REQUEST
Line by line, set down the records exactly as they appear below.

Saved data entries
*** Block opens ***
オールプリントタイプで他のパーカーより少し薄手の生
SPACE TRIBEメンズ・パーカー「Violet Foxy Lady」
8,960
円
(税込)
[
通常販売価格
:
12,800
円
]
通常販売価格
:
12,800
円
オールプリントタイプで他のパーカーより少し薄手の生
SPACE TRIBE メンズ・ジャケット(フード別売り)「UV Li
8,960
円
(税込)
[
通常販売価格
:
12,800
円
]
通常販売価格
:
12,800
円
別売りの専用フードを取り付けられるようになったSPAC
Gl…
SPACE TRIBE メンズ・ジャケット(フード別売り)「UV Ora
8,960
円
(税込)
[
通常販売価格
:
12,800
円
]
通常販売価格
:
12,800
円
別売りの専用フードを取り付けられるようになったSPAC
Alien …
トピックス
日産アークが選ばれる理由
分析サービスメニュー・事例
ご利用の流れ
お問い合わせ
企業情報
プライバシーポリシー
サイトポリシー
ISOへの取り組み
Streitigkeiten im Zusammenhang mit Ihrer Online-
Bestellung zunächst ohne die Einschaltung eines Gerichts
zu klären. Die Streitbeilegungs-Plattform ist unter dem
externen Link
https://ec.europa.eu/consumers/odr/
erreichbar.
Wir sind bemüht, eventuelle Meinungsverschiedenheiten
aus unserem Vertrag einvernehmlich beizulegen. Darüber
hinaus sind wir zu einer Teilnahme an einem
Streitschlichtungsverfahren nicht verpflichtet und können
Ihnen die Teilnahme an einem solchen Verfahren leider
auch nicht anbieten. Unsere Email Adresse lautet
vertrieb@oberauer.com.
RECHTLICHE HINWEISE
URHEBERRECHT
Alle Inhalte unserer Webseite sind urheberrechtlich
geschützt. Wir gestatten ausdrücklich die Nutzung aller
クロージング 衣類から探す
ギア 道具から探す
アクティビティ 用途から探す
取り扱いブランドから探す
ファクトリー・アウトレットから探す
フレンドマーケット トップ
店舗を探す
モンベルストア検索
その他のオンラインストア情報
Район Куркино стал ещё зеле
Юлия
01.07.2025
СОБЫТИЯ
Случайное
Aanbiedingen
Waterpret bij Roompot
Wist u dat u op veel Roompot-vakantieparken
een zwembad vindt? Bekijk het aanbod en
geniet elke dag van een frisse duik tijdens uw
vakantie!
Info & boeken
*** Block closes ***
OUTPUT OF THE EXERCISE
オールプリントタイプで他のパーカーより少し薄手の生
SPACE TRIBEメンズ・パーカー「Violet Foxy Lady」
8,960
円
(税込)
[
通常販売価格
:
12,800
円
]
通常販売価格
:
12,800
円
オールプリントタイプで他のパーカーより少し薄手の生
SPACE TRIBE メンズ・ジャケット(フード別売り)「UV Li
8,960
円
(税込)
[
通常販売価格
:
12,800
円
]
通常販売価格
:
12,800
円
別売りの専用フードを取り付けられるようになったSPAC
Gl…
SPACE TRIBE メンズ・ジャケット(フード別売り)「UV Ora
8,960
円
(税込)
[
通常販売価格
:
12,800
円
]
通常販売価格
:
12,800
円
別売りの専用フードを取り付けられるようになったSPAC
Alien …
トピックス
日産アークが選ばれる理由
分析サービスメニュー・事例
ご利用の流れ
お問い合わせ
企業情報
プライバシーポリシー
サイトポリシー
ISOへの取り組み
Streitigkeiten im Zusammenhang mit Ihrer Online-
Bestellung zunächst ohne die Einschaltung eines Gerichts
zu klären. Die Streitbeilegungs-Plattform ist unter dem
externen Link
https://ec.europa.eu/consumers/odr/
erreichbar.
Wir sind bemüht, eventuelle Meinungsverschiedenheiten
aus unserem Vertrag einvernehmlich beizulegen. Darüber
hinaus sind wir zu einer Teilnahme an einem
Streitschlichtungsverfahren nicht verpflichtet und können
Ihnen die Teilnahme an einem solchen Verfahren leider
auch nicht anbieten. Unsere Email Adresse lautet
vertrieb@oberauer.com.
RECHTLICHE HINWEISE
URHEBERRECHT
Alle Inhalte unserer Webseite sind urheberrechtlich
geschützt. Wir gestatten ausdrücklich die Nutzung aller
クロージング 衣類から探す
ギア 道具から探す
アクティビティ 用途から探す
取り扱いブランドから探す
ファクトリー・アウトレットから探す
フレンドマーケット トップ
店舗を探す
モンベルストア検索
その他のオンラインストア情報
Район Куркино стал ещё зеле
Юлия
01.07.2025
СОБЫТИЯ
Случайное
Aanbiedingen
Waterpret bij Roompot
Wist u dat u op veel Roompot-vakantieparken
een zwembad vindt? Bekijk het aanbod en
geniet elke dag van een frisse duik tijdens uw
vakantie!
Info & boeken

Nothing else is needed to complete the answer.